Elliptic curve vs. Elliptic function I am a bit unsure about the relation between elliptic curves and elliptic functions.
I believe that there is a one to one correspondence between elliptic curves and Weierstrass's elliptic functions (via a differential equation), which in turn are in a one to one correspondence with complex lattices. Is that correct?
For general elliptic functions, is there a similar differential equation? And then a corresponding variety with a group law (from the underlying lattice, like for elliptic curves)? I guess not, but perhaps I am missing something.
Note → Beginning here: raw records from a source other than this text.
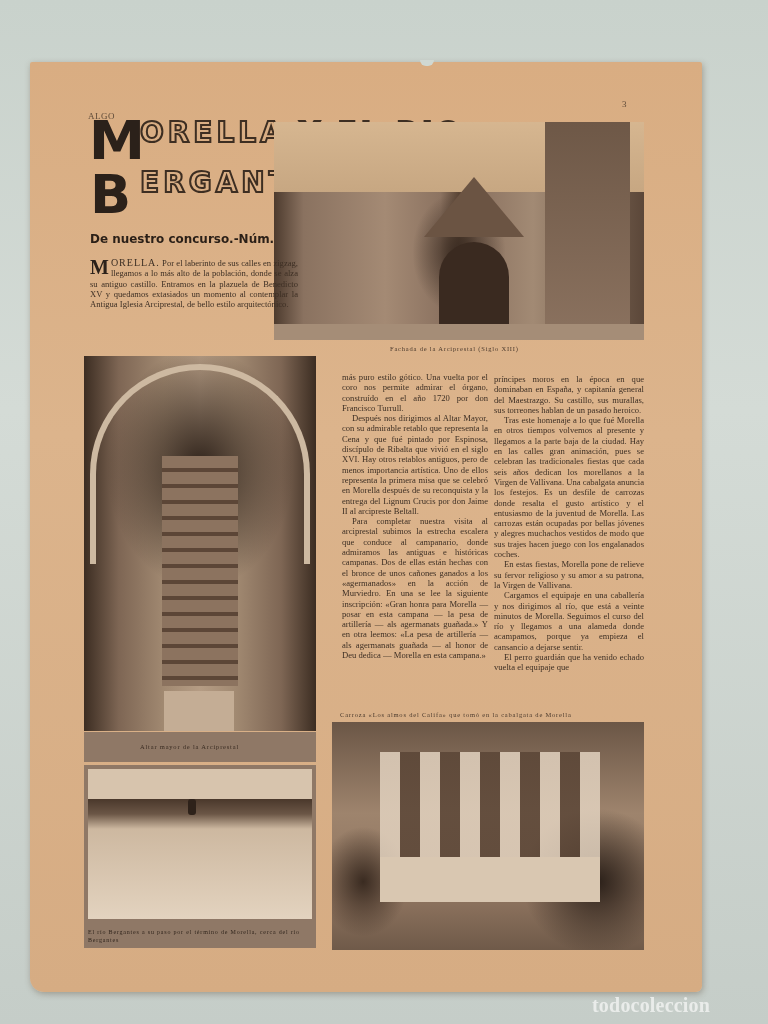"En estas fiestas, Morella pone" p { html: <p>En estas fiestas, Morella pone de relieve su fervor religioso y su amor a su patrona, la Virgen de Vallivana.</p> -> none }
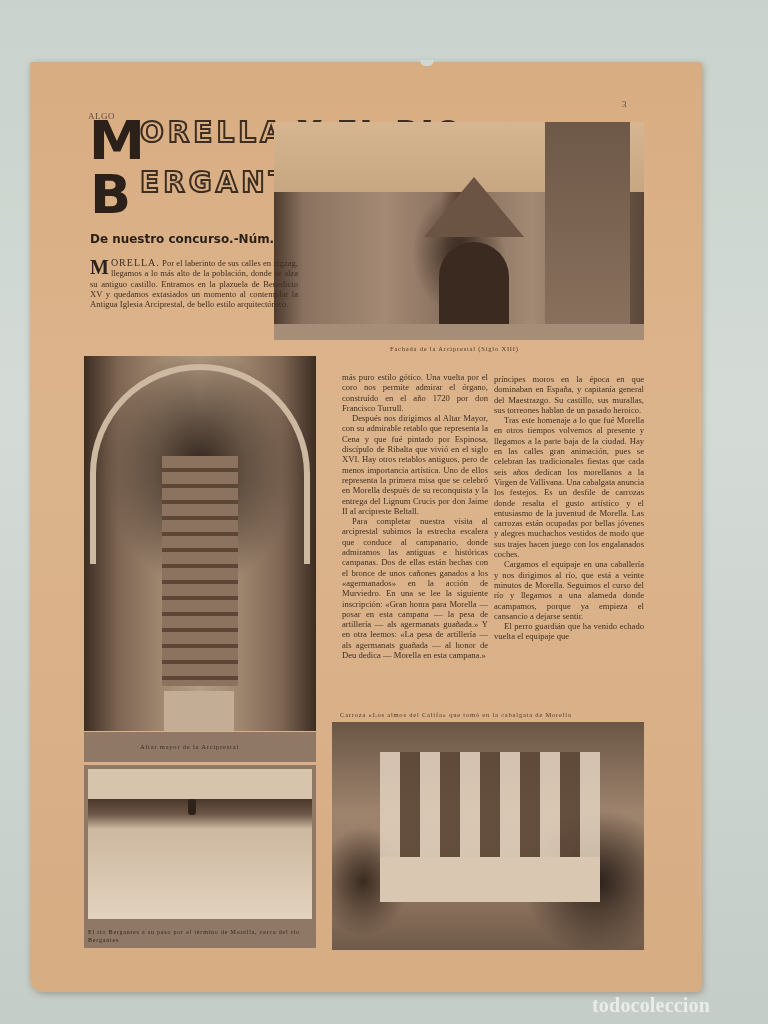"todocoleccion" .watermark { font-family: Liberation Serif, serif -> Liberation Sans, sans-serif; font-size: 20px -> 16px }
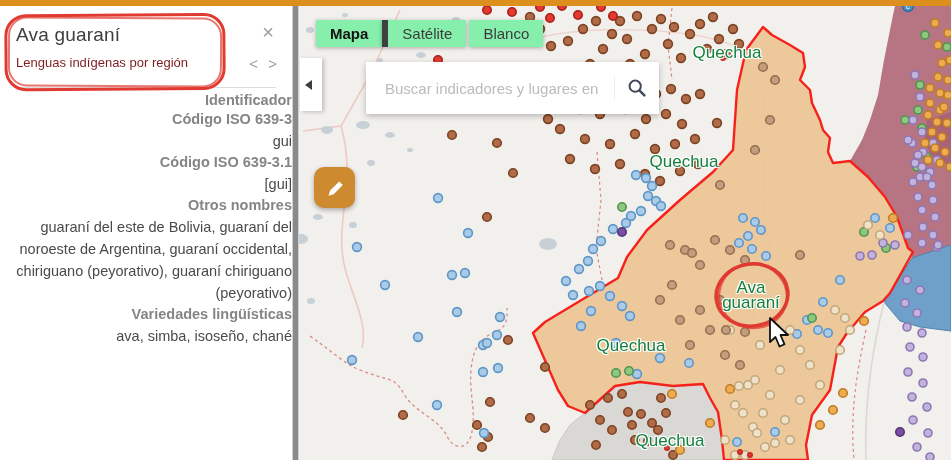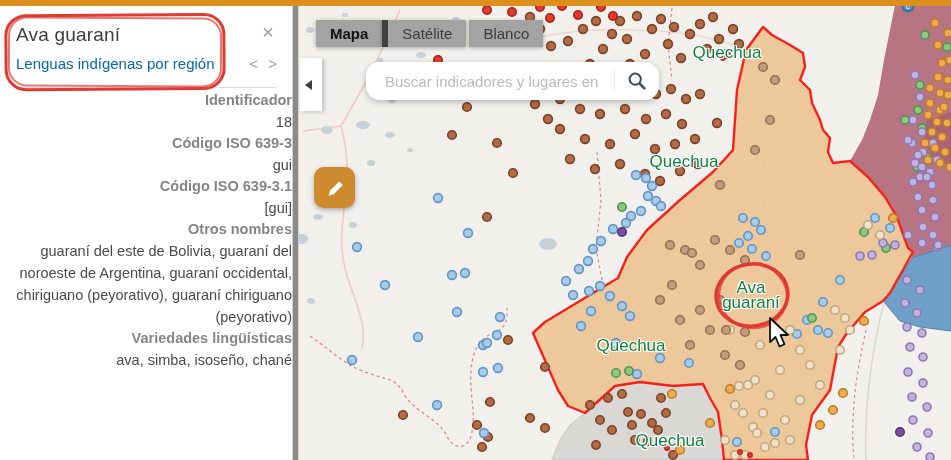"Mapa" .mt { background: #a3a3a3 -> #86efac }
I would like a second opinion from someone more experienced than me in this area. Many thanks in advance.
 A: You are not quite correct in your statement "there is a 1-to-1 correspondence between Weierstrass' elliptic functions and elliptic curves $E/\mathbb{C}$".
The true statement is that there is a 1-to-1 correspondence between elliptic curves $E/\mathbb{C}$ and lattices $\Lambda \subset \mathbb{C}$ up to homothety. The parametrisation is given by $\wp$ (this statement is Silverman AEC Corollary VI.5.1.1 and Prop VI.5.2(b) - and is even more precise in Theorem VI.5.3). Moreover for a given $\Lambda$ we construct an $E$ as
$$E : y^2 = 4x^3 + g_2(\Lambda)x + g_3(\Lambda)$$
and $E(\mathbb{C}) \cong \mathbb{C}/\Lambda$ is a complex analytic group isomorphism via $z \mapsto [\wp(z): \wp'(z): 1]$.
Elliptic functions on $\Lambda$ form a field denoted $\mathbb{C}(\Lambda) = \mathbb{C}(\wp, \wp')$ (the equality is Silverman VI, Theorem 3.2) and under the isomorphism above we get an isomorphism $\mathbb{C}(\Lambda) \cong \mathbb{C}(E)$ the function field of $E$ (i.e., the fraction field of $\mathbb{C}[x,y]/(y^2 - 4x^3 - g_2(\Lambda)x - g_3(\Lambda))$.
A: This is probably only a partial answer but it's too long for a comment.
The relation between the Weierstrass elliptic function $\wp(z):=\wp(z, \omega_1, \omega_3)$ with fundamental periods $2 \omega_1$ and $2 \omega_3$ (that is the one associated with the lattice $\Lambda:=\langle 2\omega_1, 2\omega_3 \rangle $) is indeed the differential equation
$$
(\wp'(z))^2 = 4\wp^3(z) − g_2\wp(z) − g_3
$$
where $g_2=60G_4$  and $g_3 = 140G_6$ are defined using the Eisenstein series $G_{2n}$. This implies that the pair $(\wp,\wp')$ parametrizes an elliptic curve.
Now if $f$ is any elliptic function  with $2 \omega_1$ and $2\omega_3$ as fundamental periods, we can find rational functions $R_1$ and $R_2$ of one complex variables such that
$$
f(z) = R_1(\wp(z)) + R_2(\wp(z))\wp'(z)
$$
This in turn should produce a differential equation for $f$. This should (I am not an expert on elliptic curves) parametrize an elliptic curve associated with $f$.